*WORK TO BE COMPLETED*.
Set down every record below exactly as it stands, leaving out the pictures.

(DATA LISTING)

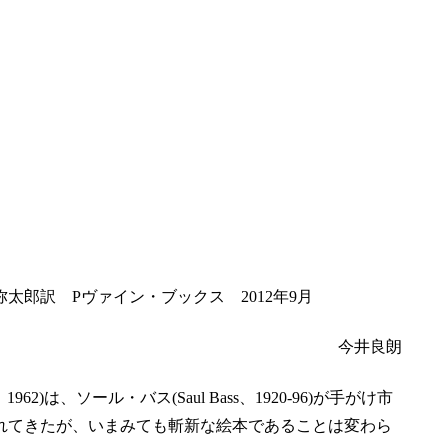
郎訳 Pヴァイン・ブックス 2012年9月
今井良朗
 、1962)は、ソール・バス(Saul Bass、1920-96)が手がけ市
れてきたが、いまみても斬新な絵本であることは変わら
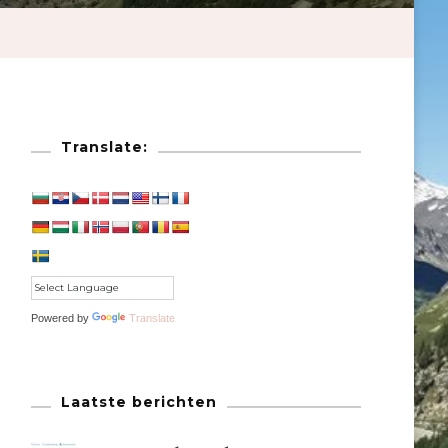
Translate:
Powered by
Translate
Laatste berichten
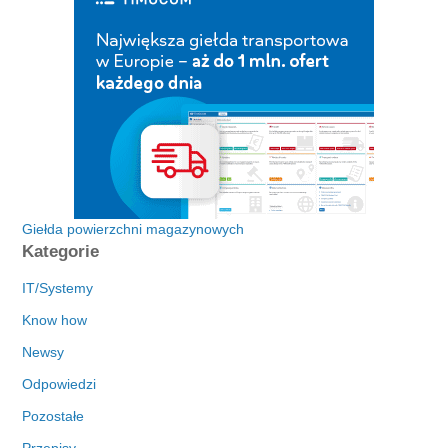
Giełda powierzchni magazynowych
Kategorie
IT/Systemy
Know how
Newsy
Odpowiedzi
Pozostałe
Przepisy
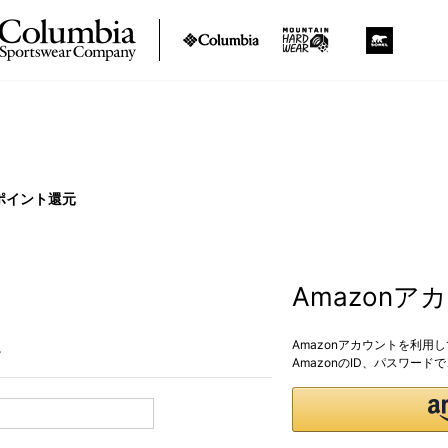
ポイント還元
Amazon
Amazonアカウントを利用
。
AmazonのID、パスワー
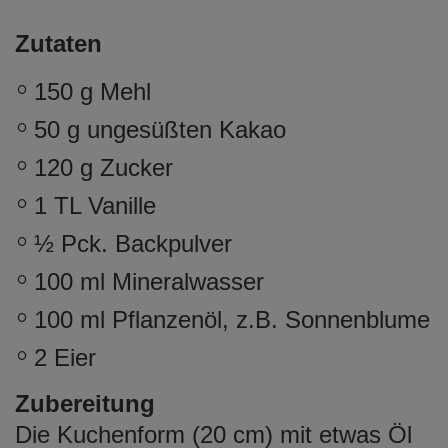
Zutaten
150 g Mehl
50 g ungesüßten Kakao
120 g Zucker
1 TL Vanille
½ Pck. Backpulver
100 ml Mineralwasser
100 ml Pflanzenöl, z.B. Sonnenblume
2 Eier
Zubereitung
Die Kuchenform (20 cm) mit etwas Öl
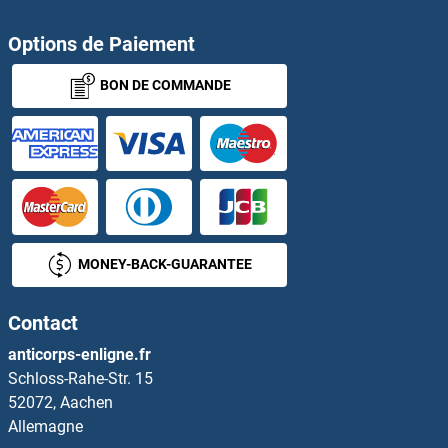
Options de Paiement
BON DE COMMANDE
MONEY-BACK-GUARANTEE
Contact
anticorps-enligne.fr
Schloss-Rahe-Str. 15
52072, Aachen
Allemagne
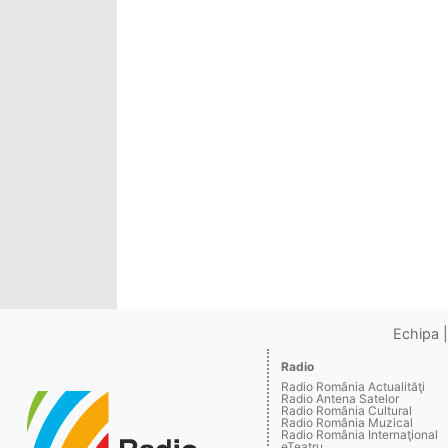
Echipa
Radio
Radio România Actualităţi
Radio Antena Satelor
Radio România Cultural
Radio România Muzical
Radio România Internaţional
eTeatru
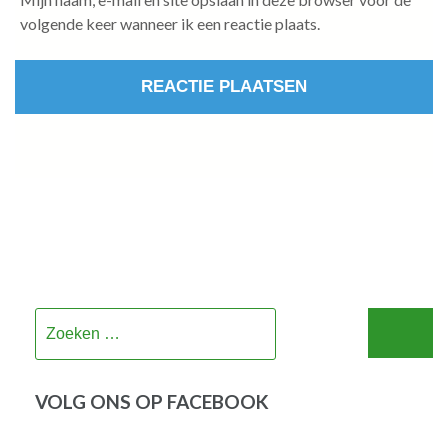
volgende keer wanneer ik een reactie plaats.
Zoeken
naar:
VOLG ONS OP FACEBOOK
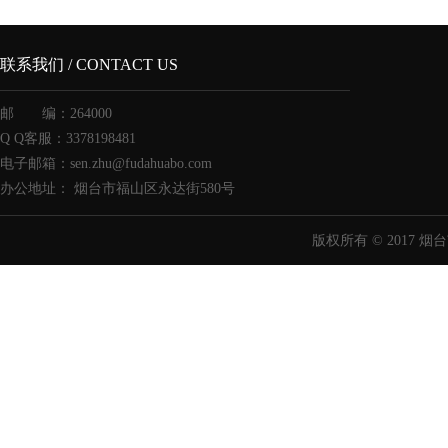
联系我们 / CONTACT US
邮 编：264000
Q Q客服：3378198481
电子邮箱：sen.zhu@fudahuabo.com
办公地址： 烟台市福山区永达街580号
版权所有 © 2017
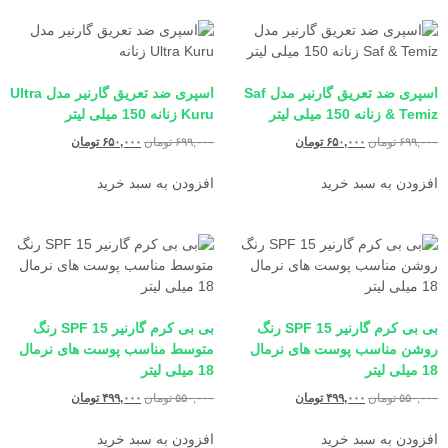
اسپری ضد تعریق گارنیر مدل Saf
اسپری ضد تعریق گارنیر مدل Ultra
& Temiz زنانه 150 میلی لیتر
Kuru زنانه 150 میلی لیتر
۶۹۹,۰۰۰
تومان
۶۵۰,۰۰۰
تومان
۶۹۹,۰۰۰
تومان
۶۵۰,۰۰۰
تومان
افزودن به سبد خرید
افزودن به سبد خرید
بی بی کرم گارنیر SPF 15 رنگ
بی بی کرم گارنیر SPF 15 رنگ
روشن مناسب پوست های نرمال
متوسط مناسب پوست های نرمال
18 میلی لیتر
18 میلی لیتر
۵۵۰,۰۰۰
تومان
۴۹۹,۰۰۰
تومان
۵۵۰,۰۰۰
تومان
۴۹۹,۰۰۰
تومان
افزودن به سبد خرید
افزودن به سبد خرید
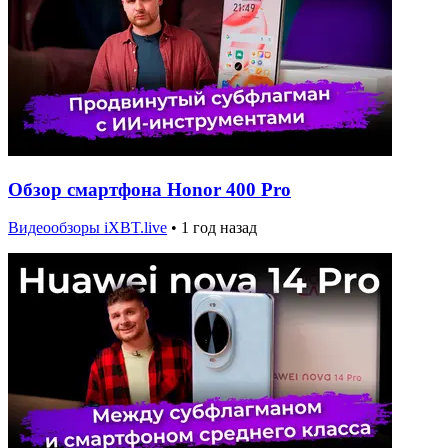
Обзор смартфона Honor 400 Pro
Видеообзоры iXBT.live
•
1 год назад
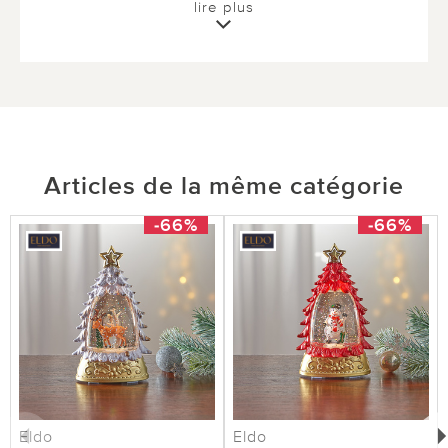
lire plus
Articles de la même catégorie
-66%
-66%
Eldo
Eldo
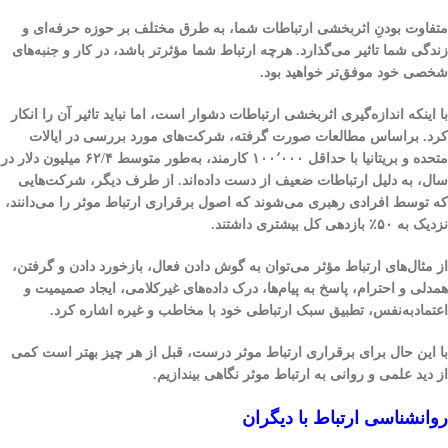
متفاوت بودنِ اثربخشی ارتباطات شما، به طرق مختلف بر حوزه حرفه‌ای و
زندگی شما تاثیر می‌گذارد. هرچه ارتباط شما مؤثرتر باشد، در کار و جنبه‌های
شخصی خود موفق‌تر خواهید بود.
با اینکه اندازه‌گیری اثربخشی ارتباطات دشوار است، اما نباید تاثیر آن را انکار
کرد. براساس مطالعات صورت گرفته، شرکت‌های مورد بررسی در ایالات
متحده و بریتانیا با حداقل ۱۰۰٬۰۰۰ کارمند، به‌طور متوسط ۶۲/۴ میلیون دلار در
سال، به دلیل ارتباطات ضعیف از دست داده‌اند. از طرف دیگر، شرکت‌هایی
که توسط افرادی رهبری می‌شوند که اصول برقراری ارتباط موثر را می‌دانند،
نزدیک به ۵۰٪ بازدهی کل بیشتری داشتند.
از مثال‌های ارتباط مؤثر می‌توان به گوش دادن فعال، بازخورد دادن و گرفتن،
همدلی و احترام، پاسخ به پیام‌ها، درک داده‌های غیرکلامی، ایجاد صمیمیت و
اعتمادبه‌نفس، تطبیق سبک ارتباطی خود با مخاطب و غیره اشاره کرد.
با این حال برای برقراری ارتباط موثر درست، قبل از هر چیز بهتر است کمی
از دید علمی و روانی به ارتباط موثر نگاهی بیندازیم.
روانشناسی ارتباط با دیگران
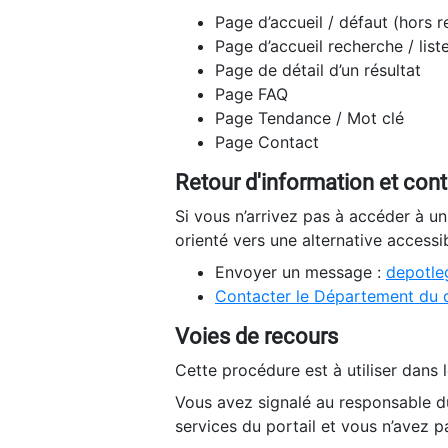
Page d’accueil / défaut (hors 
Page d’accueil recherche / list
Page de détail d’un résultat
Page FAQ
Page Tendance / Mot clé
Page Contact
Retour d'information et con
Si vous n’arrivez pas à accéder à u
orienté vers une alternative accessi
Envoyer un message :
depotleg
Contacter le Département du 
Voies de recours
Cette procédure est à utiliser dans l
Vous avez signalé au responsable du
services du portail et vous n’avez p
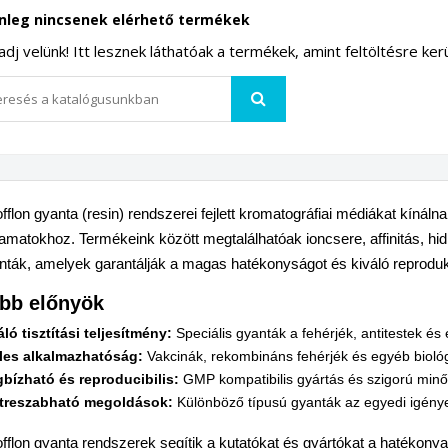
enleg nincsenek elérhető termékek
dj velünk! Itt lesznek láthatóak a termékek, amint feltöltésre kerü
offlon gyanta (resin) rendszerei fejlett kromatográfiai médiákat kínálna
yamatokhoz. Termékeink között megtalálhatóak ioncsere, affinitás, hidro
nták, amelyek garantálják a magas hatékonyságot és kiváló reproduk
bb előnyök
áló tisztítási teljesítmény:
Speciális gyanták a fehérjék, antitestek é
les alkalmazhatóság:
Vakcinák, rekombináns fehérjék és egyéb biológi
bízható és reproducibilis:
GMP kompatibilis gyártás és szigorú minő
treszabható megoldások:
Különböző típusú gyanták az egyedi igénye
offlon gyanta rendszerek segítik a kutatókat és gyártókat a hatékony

(End DATA LISTING)

*THE ANSWER*.
郎訳 Pヴァイン・ブックス 2012年9月
今井良朗
 、1962)は、ソール・バス(Saul Bass、1920-96)が手がけ市
れてきたが、いまみても斬新な絵本であることは変わら
Translate:
Powered by
Translate
Laatste berichten
Giełda powierzchni magazynowych
Kategorie
IT/Systemy
Know how
Newsy
Odpowiedzi
Pozostałe
Przepisy
ポイント還元
Amazon
Amazonアカウントを利用
。
AmazonのID、パスワー
Zutaten
150 g Mehl
50 g ungesüßten Kakao
120 g Zucker
1 TL Vanille
½ Pck. Backpulver
100 ml Mineralwasser
100 ml Pflanzenöl, z.B. Sonnenblume
2 Eier
Zubereitung
Die Kuchenform (20 cm) mit etwas Öl
Options de Paiement
BON DE COMMANDE
MONEY-BACK-GUARANTEE
Contact
anticorps-enligne.fr
Schloss-Rahe-Str. 15
52072, Aachen
Allemagne
Echipa
Radio
Radio România Actualităţi
Radio Antena Satelor
Radio România Cultural
Radio România Muzical
Radio România Internaţional
eTeatru
volgende keer wanneer ik een reactie plaats.
Zoeken
naar:
VOLG ONS OP FACEBOOK
联系我们 / CONTACT US
邮 编：264000
Q Q客服：3378198481
电子邮箱：sen.zhu@fudahuabo.com
办公地址： 烟台市福山区永达街580号
版权所有 © 2017
اسپری ضد تعریق گارنیر مدل Saf
اسپری ضد تعریق گارنیر مدل Ultra
& Temiz زنانه 150 میلی لیتر
Kuru زنانه 150 میلی لیتر
۶۹۹,۰۰۰
تومان
۶۵۰,۰۰۰
تومان
۶۹۹,۰۰۰
تومان
۶۵۰,۰۰۰
تومان
افزودن به سبد خرید
افزودن به سبد خرید
بی بی کرم گارنیر SPF 15 رنگ
بی بی کرم گارنیر SPF 15 رنگ
روشن مناسب پوست های نرمال
متوسط مناسب پوست های نرمال
18 میلی لیتر
18 میلی لیتر
۵۵۰,۰۰۰
تومان
۴۹۹,۰۰۰
تومان
۵۵۰,۰۰۰
تومان
۴۹۹,۰۰۰
تومان
افزودن به سبد خرید
افزودن به سبد خرید
Обзор смартфона Honor 400 Pro
Видеообзоры iXBT.live
•
1 год назад
lire plus
Articles de la même catégorie
-66%
-66%
Eldo
Eldo
متفاوت بودنِ اثربخشی ارتباطات شما، به طرق مختلف بر حوزه حرفه‌ای و
زندگی شما تاثیر می‌گذارد. هرچه ارتباط شما مؤثرتر باشد، در کار و جنبه‌های
شخصی خود موفق‌تر خواهید بود.
با اینکه اندازه‌گیری اثربخشی ارتباطات دشوار است، اما نباید تاثیر آن را انکار
کرد. براساس مطالعات صورت گرفته، شرکت‌های مورد بررسی در ایالات
متحده و بریتانیا با حداقل ۱۰۰٬۰۰۰ کارمند، به‌طور متوسط ۶۲/۴ میلیون دلار در
سال، به دلیل ارتباطات ضعیف از دست داده‌اند. از طرف دیگر، شرکت‌هایی
که توسط افرادی رهبری می‌شوند که اصول برقراری ارتباط موثر را می‌دانند،
نزدیک به ۵۰٪ بازدهی کل بیشتری داشتند.
از مثال‌های ارتباط مؤثر می‌توان به گوش دادن فعال، بازخورد دادن و گرفتن،
همدلی و احترام، پاسخ به پیام‌ها، درک داده‌های غیرکلامی، ایجاد صمیمیت و
اعتمادبه‌نفس، تطبیق سبک ارتباطی خود با مخاطب و غیره اشاره کرد.
با این حال برای برقراری ارتباط موثر درست، قبل از هر چیز بهتر است کمی
از دید علمی و روانی به ارتباط موثر نگاهی بیندازیم.
روانشناسی ارتباط با دیگران
Page d’accueil / défaut (hors 
Page d’accueil recherche / list
Page de détail d’un résultat
Page FAQ
Page Tendance / Mot clé
Page Contact
Retour d'information et con
Si vous n’arrivez pas à accéder à u
orienté vers une alternative accessi
Envoyer un message :
depotleg
Contacter le Département du 
Voies de recours
Cette procédure est à utiliser dans l
Vous avez signalé au responsable du
services du portail et vous n’avez p
enleg nincsenek elérhető termékek
dj velünk! Itt lesznek láthatóak a termékek, amint feltöltésre kerü
offlon gyanta (resin) rendszerei fejlett kromatográfiai médiákat kínálna
yamatokhoz. Termékeink között megtalálhatóak ioncsere, affinitás, hidro
nták, amelyek garantálják a magas hatékonyságot és kiváló reproduk
bb előnyök
áló tisztítási teljesítmény:
Speciális gyanták a fehérjék, antitestek é
les alkalmazhatóság:
Vakcinák, rekombináns fehérjék és egyéb biológi
bízható és reproducibilis:
GMP kompatibilis gyártás és szigorú minő
treszabható megoldások:
Különböző típusú gyanták az egyedi igénye
offlon gyanta rendszerek segítik a kutatókat és gyártókat a hatékony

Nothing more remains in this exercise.